"Scaling out" is inferior behavior

Discussion in 'Strategy Building' started by Buy1Sell2, Oct 18, 2006.

Do you scale out of positions?

  1. I always scale out

    113 vote(s)
    14.1%
  2. I scale out most of the time

    228 vote(s)
    28.5%
  3. Most of the time, I do not scale out

    189 vote(s)
    23.6%
  4. I never scale out

    270 vote(s)
    33.8%
  1. Buy1Sell2

    Buy1Sell2

    Actually. the system I developed which does not incorporate scaling out, is deisgned to capture the big winners. There is no need to adjust the strategy.
    Your first sentence here was very correct though. :)
     
    #931     Mar 18, 2008
  2. ashatet

    ashatet

    Good post, but I scale out even if my position is 5% of my portfolio, and I am 95% cash. If you do not scale out, you are letting your position become a binary event, loss or profit.
     
    #932     Mar 18, 2008
  3. Buy1Sell2

    Buy1Sell2


    Tremendous quotes here--:)
     
    #933     Mar 19, 2008
  4. scaling in is as inferior as scaling out - seriously..........nail the entry and nail the exit

    i'm saying go all in on the position without investing all your capital into it........leave plenty of capital for other positions.......leave 90% for other positions

    the only smart reason to scale in/out is due to liquidity/slippage issues


    guys that like to scale like to increase their win rate instead of the amount of money won.......its an ego thing
     
    #934     Mar 21, 2008
  5. ammo

    ammo

    i scale in because i counter trade and when its nearing a line for a bounce it doesnt always get there,, by scaling in im sure to get partially short/long if it doesnt reach the level i foresee
     
    #935     Mar 21, 2008
  6. ammo

    ammo

    similar to having an extra gun in a cop movie when they take your first one,you still have powder,to reenter or add size if the mrkt surprises you,you're short a 10 lot of spus,at 1330, you have buy stops in2@32 ,2@ 34 , 2@ 36. 4@40,mrkt takes 32 ,34, trades to 37 and you sell 6 back out ,spus dropp to 1320 and you cover,you protected your losses and increased your profits,didnt take a ton of pain so that you werent shaken out of the trade
     
    #936     Mar 21, 2008
  7. Scaling out is absolutely not an inferior way of trading. For 2 reasons.
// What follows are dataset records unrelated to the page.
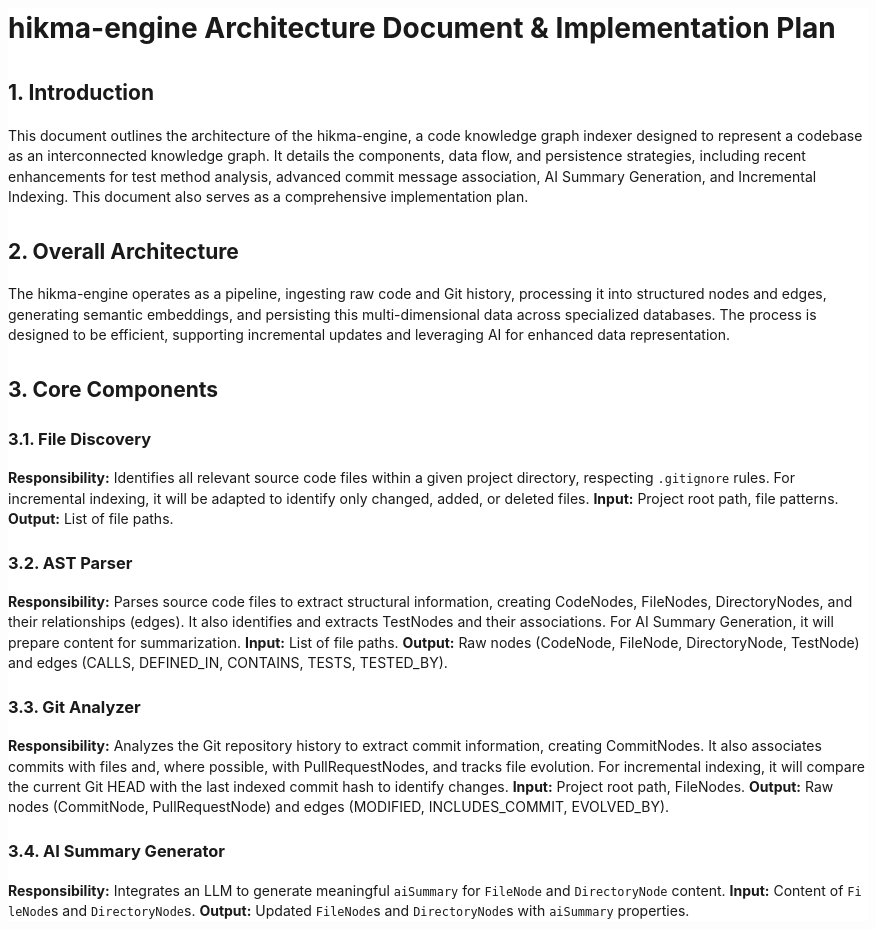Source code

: # hikma-engine Architecture Document & Implementation Plan

## 1. Introduction
This document outlines the architecture of the hikma-engine, a code knowledge graph indexer designed to represent a codebase as an interconnected knowledge graph. It details the components, data flow, and persistence strategies, including recent enhancements for test method analysis, advanced commit message association, AI Summary Generation, and Incremental Indexing. This document also serves as a comprehensive implementation plan.

## 2. Overall Architecture
The hikma-engine operates as a pipeline, ingesting raw code and Git history, processing it into structured nodes and edges, generating semantic embeddings, and persisting this multi-dimensional data across specialized databases. The process is designed to be efficient, supporting incremental updates and leveraging AI for enhanced data representation.

## 3. Core Components

### 3.1. File Discovery 
**Responsibility:** Identifies all relevant source code files within a given project directory, respecting `.gitignore` rules. For incremental indexing, it will be adapted to identify only changed, added, or deleted files.
**Input:** Project root path, file patterns.
**Output:** List of file paths.

### 3.2. AST Parser
**Responsibility:** Parses source code files to extract structural information, creating CodeNodes, FileNodes, DirectoryNodes, and their relationships (edges). It also identifies and extracts TestNodes and their associations. For AI Summary Generation, it will prepare content for summarization.
**Input:** List of file paths.
**Output:** Raw nodes (CodeNode, FileNode, DirectoryNode, TestNode) and edges (CALLS, DEFINED_IN, CONTAINS, TESTS, TESTED_BY).

### 3.3. Git Analyzer 
**Responsibility:** Analyzes the Git repository history to extract commit information, creating CommitNodes. It also associates commits with files and, where possible, with PullRequestNodes, and tracks file evolution. For incremental indexing, it will compare the current Git HEAD with the last indexed commit hash to identify changes.
**Input:** Project root path, FileNodes.
**Output:** Raw nodes (CommitNode, PullRequestNode) and edges (MODIFIED, INCLUDES_COMMIT, EVOLVED_BY).

### 3.4. AI Summary Generator 
**Responsibility:** Integrates an LLM to generate meaningful `aiSummary` for `FileNode` and `DirectoryNode` content.
**Input:** Content of `FileNode`s and `DirectoryNode`s.
**Output:** Updated `FileNode`s and `DirectoryNode`s with `aiSummary` properties.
    1. There is no inferior way in trading, do what makes money FOR YOU.

    2. Scaling out of positions takes advantage of probabilities. I always take profits in that way.

    -First 1/4 is taken at the profit level of 2x my stop. This allows me to give the market room and takes advantage of the fact that I may still be wrong but get some arbitrary move. BUT now I only have the loss of half of my position.

    -The rest, if successful, is ridden to my target.

    Trading this way allows me to have very very very few red days. Thus smoothing out my profit curve immensely.

    I believe in going into every trade with a tight stop, and a price target that is usually 8-20x the potential loss. I may only have 1 right trade a day, but chances are that I still made money.
     
    #937     Mar 21, 2008
  8. ammo

    ammo

    when u go for 8-20xyour potential loss,u have a small stop or a very large move in the mrkt,which is it?
     
    #938     Mar 21, 2008
  9. I have no idea what you are asking. I have both a tight stop and a decent sized move anticipated. It makes it very clear cut when I am wrong.
     
    #939     Mar 21, 2008
  10. A bird in the hand is worth two in the bush.

    As long as adequate risk control is practiced for the downside- scaling out produces a REALIZED profit vs a mere THEORETICAL or POTENTIAL profit.

    As it was stated earlier, scaling out is taking advantage of probabilities.

    Either one can work just fine for a trader, but it needs to fit their method and personal appetite for risk.


    The downside to it all is that you must be relentless with your downside protection, or maybe even scale out losses. The danger is that you are taking a FULL LOSS at a stop out, whereas only PARTIAL PROFITS are being realized in a scale out basis. You must ensure that you are not causing downside imbalances in your risk/reward ration by scaling out.

    No one way to trade properly. It's a very dynamic situation.